Document excerpt: Begin
Ahead of the commercial launch, Aurora created a Safety Case Framework, a self-driving vehicle development tool that Aurora said is the first self-driving framework ever to address the safety of both autonomous trucks and passenger cars.

Autonomous trucking player Bot Auto plans to deploy a pilot program in Texas that tests its first driver-out (i.e., fully autonomous) commercial freight operations. The company hasn’t announced a target date for the driverless launch but is planning continuous cargo hauling between Houston and San Antonio using autonomous trucks.

For the last two years, engineers from Waabi and Volvo Group have been collaborating on autonomous trucking technology. In February, the companies announced they are jointly developing driverless heavy-duty tractors. Commercial pilots in Texas are expected to begin in the coming months, with plans for series production of autonomous trucks in the next few years. Prior to announcing its partnership with Waabi, Volvo partnered with Aurora Innovation to bring the company’s automated driving technology – the Aurora Driver – to Volvo’s VNL model.

From 2017–2018, Volvo conducted U.S. on-highway demos with partners like FedEx and the North Carolina Turnpike Authority. These involved 2–3 trucks maintaining close gaps (e.g., 50 feet at 55 mph or 1.5-second time gaps at 62 mph) using Cooperative Adaptive Cruise Control (CACC). Benefits included 6–7% fuel savings and faster braking responses, but drivers remained in all trucks to monitor and intervene if needed.
Document excerpt: End
Work request 1:
Please list every organization named in the autonomous trucking excerpt, giving each only once.
Work request 2:
Answer these questions from the autonomous trucking excerpt:
(a) Between which two cities does Bot Auto plan continuous cargo hauling?
(b) What technology kept the trucks at close gaps in Volvo's U.S. on-highway demos?
(c) What fuel savings did those demos report?
Work request 3:
Decide whether each statement agrees with the autonomous trucking excerpt, answering yes or no and quoting the words that settle it:
(a) Bot Auto has announced a target date for its driverless launch.
(b) In February, Waabi and Volvo Group announced they are jointly developing driverless heavy-duty tractors.
(c) The trucks in Volvo's 2017–2018 demos ran with no drivers aboard.
The records aren't needed for any of this work.
Material provided: Begin
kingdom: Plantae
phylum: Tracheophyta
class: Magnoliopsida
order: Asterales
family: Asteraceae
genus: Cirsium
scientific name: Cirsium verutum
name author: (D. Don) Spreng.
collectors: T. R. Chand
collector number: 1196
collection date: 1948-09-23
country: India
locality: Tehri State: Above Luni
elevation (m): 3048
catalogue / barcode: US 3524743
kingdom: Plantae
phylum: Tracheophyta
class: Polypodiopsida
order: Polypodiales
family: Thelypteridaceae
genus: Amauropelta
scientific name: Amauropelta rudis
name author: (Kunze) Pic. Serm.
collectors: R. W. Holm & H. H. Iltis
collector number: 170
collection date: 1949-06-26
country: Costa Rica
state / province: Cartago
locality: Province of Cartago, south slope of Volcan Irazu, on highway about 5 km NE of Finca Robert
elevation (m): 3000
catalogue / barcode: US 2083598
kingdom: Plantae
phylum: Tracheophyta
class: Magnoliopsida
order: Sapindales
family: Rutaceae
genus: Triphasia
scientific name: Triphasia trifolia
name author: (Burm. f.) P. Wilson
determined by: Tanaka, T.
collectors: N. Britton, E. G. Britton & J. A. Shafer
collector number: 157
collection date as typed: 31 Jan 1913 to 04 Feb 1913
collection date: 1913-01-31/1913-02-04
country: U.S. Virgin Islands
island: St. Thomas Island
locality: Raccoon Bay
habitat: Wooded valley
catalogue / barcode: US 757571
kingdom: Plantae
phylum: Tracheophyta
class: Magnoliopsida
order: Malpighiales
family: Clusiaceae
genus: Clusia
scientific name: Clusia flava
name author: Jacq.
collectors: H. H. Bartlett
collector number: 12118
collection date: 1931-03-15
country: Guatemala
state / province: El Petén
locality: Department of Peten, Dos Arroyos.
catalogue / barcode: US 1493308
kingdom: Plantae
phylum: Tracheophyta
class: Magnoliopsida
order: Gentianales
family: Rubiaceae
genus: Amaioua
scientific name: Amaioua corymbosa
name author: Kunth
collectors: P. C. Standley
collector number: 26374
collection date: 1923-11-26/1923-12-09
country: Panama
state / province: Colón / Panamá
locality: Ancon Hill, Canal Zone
Material provided: End
Response 1:
Aurora (also called Aurora Innovation), Bot Auto, Waabi, Volvo Group (also called Volvo), FedEx, North Carolina Turnpike Authority

Response 2:
(a) Houston and San Antonio
(b) Cooperative Adaptive Cruise Control (CACC)
(c) 6–7%

Response 3:
(a) No: "The company hasn’t announced a target date for the driverless launch"
(b) Yes: "In February, the companies announced they are jointly developing driverless heavy-duty tractors."
(c) No: "drivers remained in all trucks to monitor and intervene if needed"